My eyes finally moved to the text for the ad. This gentleman was selling Lapacho Bark Tea from the Bariloche region of Argentina. An herbal remedy. A health food product. I had not heard of this particular tea, but the ad itself looked like the typical offering from a huckster looking to overcharge fountain of youth seekers and habitual dieters that one would happen upon in a publication such as The Spotlight or The Weekly World News.
This was 1985. There was no internet. If you found a product you liked in the back of a magazine, you either called a number to order it or filled out your name and address on a form then mailed it with a check to the business address. It feels so archaic to even have to type that explanatory description nearly four decades on, but it is geared for younger readers who might not fathom that there was actually a time without immediate delivery and consumption.
The mailing address on the advertisement for Lapacho Bark Tree was located in Shreveport, Louisiana.
Goosebumps. Chills. I felt like I was going to vomit. I sat up, got out of bed, and grabbed my laptop. I emailed my friend. I texted him about forty times, too. These were the ramblings of an exhausted fool who had somehow stumbled upon, with the most bizarre luck imaginable, a connection to Shreveport. But what did this prove in a tangible, direct manner to the assassination itself?
Nothing.
Yet, it was a start. It was a launching point. I looked at the ad again.

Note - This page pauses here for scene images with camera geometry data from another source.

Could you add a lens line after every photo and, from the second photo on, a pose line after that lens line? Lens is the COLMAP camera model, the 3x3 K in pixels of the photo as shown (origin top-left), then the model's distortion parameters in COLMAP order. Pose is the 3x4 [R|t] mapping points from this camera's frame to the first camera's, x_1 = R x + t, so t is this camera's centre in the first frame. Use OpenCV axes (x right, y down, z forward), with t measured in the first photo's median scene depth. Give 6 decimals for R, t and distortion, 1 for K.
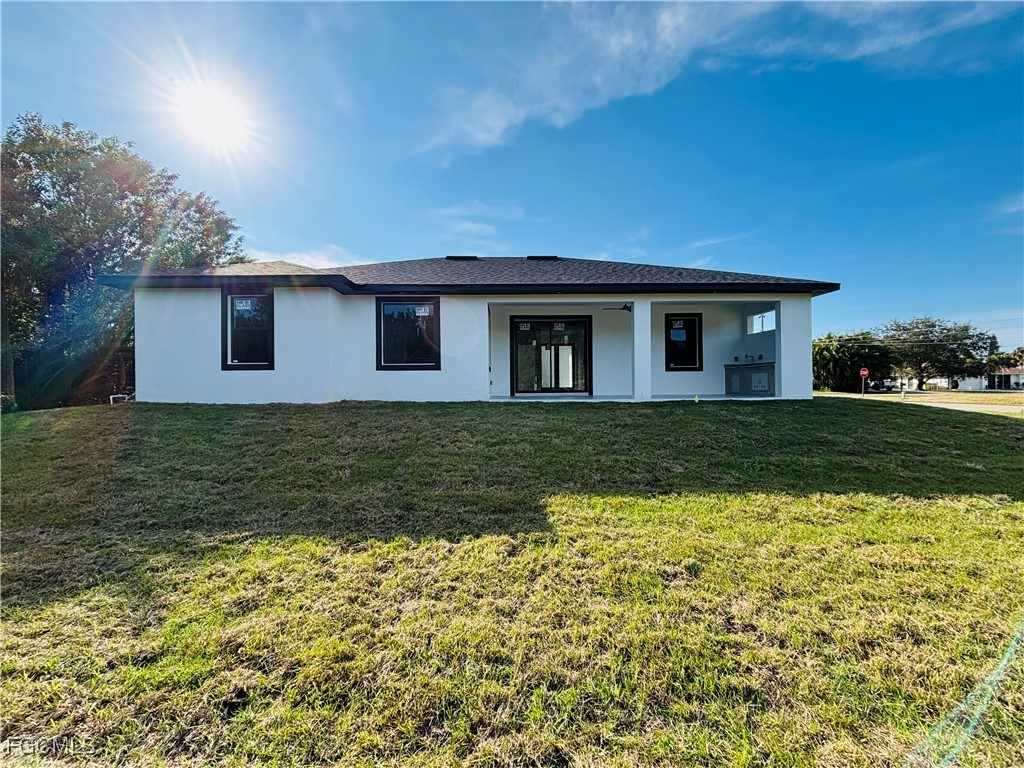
lens RADIAL K [[431.6, 0, 505.4], [0, 431.6, 377.7], [0, 0, 1]] dist [-0.000722, -0.000121]
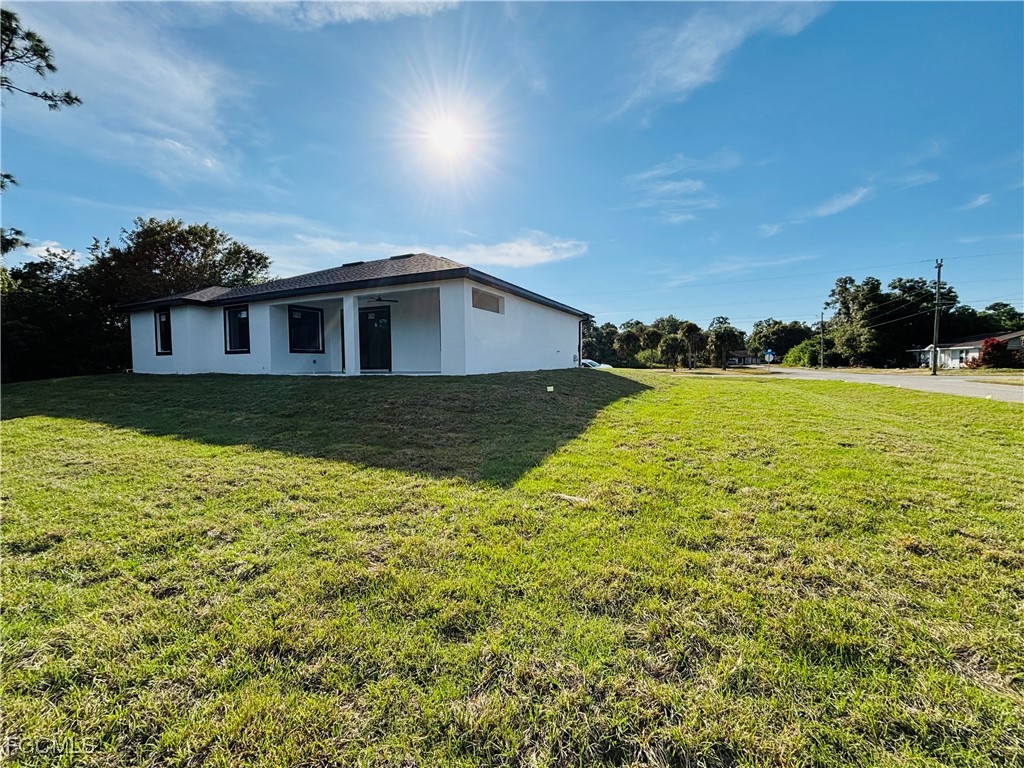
lens RADIAL K [[431.6, 0, 512.1], [0, 431.6, 393.7], [0, 0, 1]] dist [-0.000722, -0.000121]
pose [[0.872903, 0.032711, -0.486797, 0.969894], [0.012744, 0.995881, 0.089771, -0.001186], [0.487728, -0.084565, 0.868890, 0.077871]]
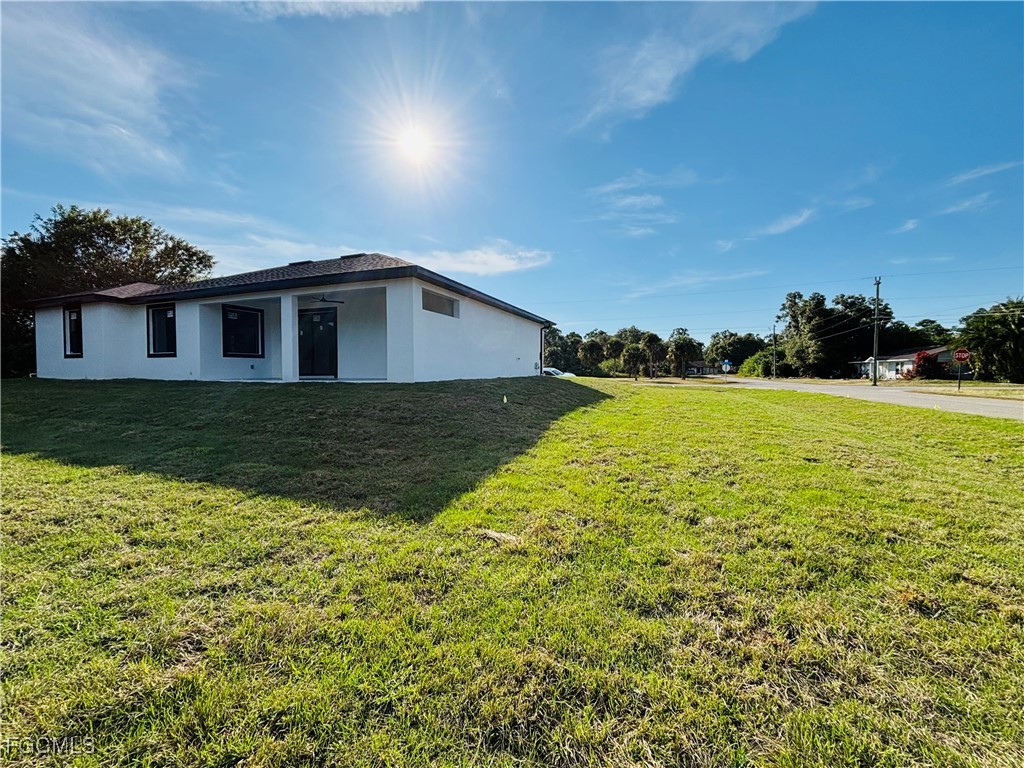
lens RADIAL K [[431.6, 0, 515.2], [0, 431.6, 383.1], [0, 0, 1]] dist [-0.000722, -0.000121]
pose [[0.910107, 0.016961, -0.414027, 0.967311], [0.002578, 0.998911, 0.046587, 0.003152], [0.414366, -0.043466, 0.909072, 0.149078]]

In my haste and excitement after seeing “Shreveport” in the ad, I had neglected to notice this man’s name.
It was Alick de Montmorency.
A rather fascinating name to go along with a rather fascinating face below a beret for someone importing tea from South America to a medium-sized city in Northwest Louisiana through an advertisement in a magazine being sued by a prolific former CIA operative who was one of the Watergate burglars. How was I supposed to make even nominal sense of this?

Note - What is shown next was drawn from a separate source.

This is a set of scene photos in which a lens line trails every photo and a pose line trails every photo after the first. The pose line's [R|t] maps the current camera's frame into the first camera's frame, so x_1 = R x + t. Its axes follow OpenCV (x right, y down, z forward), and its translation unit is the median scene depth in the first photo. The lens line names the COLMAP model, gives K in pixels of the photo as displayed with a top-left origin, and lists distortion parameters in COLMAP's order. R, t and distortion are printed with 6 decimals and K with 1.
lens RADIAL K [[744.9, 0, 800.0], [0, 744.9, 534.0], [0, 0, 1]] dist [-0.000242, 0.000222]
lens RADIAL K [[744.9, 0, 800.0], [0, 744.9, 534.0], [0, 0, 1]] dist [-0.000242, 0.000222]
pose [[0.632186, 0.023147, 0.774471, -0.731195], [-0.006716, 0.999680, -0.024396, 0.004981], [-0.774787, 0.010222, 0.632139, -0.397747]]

But it all did make sense after a most circuitous journey of dedicated research and investigation prompted by one lucky slip of my fingers. Happening upon Alick de Montmorency was a bit of a miracle; I had never heard of him before, but he sure did look familiar. And he was mysterious. There was a twinkle of mischief in his eyes discernible through the grainy, black and white advertisement that had been scanned by, undoubtedly, one of the earliest scanners ever produced.
In my eyes, he was now conjoined with E. Howard Hunt. I had no proof of a relationship between the two, and I had no factual evidence about Alick de Montmorency, but I had the providence of this fortuitous discovery.
And at this particular juncture it was more than enough to inspire me to continue.
Then I remembered where I had seen him before: he was the man photographed outside of the Soviet Embassy in Mexico City two months before JFK was assassinated, some 22 years before this Louisiana-based advertisement in The Spotlight. More goosebumps. More chills. But even in the excitement of this victory, I maintained an investigator’s discipline and questioned myself:
How and why am I the only person in history without prior knowledge to have figured this out?